[[ Provided information, beginning ]]

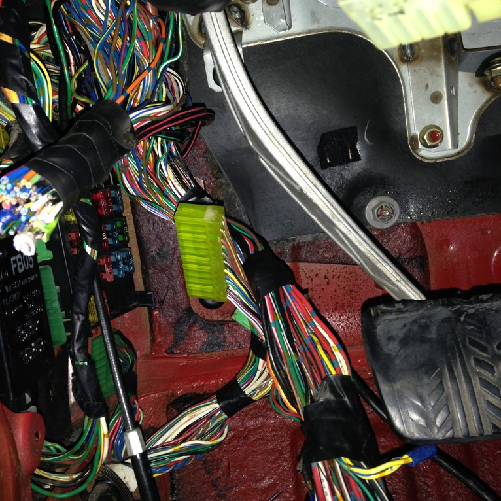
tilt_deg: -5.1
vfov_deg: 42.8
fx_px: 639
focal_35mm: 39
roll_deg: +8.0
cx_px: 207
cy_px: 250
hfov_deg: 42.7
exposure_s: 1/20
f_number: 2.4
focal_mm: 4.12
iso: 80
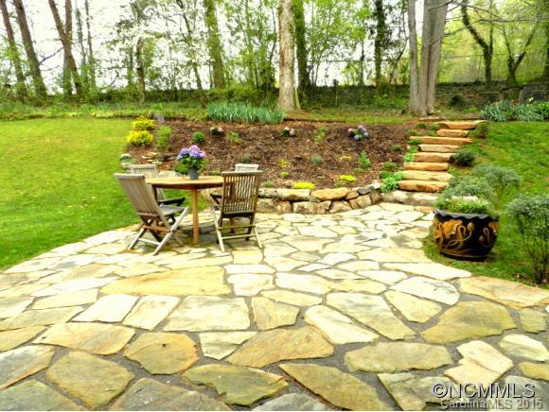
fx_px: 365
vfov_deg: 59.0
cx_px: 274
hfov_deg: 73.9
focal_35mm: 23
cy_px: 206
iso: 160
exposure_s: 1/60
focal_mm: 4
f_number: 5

[[ Provided information, end ]]
[[ Provided information, beginning ]]

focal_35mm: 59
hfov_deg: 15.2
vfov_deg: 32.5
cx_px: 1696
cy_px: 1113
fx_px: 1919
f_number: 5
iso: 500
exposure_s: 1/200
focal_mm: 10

[[ Provided information, end ]]

Job —
Exact duplication is required for the lines above, from the line that contains "vfov_deg: 32.5" to the line that contains "focal_mm: 10", inclusive; omit all others.

Answer box —
vfov_deg: 32.5
cx_px: 1696
cy_px: 1113
fx_px: 1919
f_number: 5
iso: 500
exposure_s: 1/200
focal_mm: 10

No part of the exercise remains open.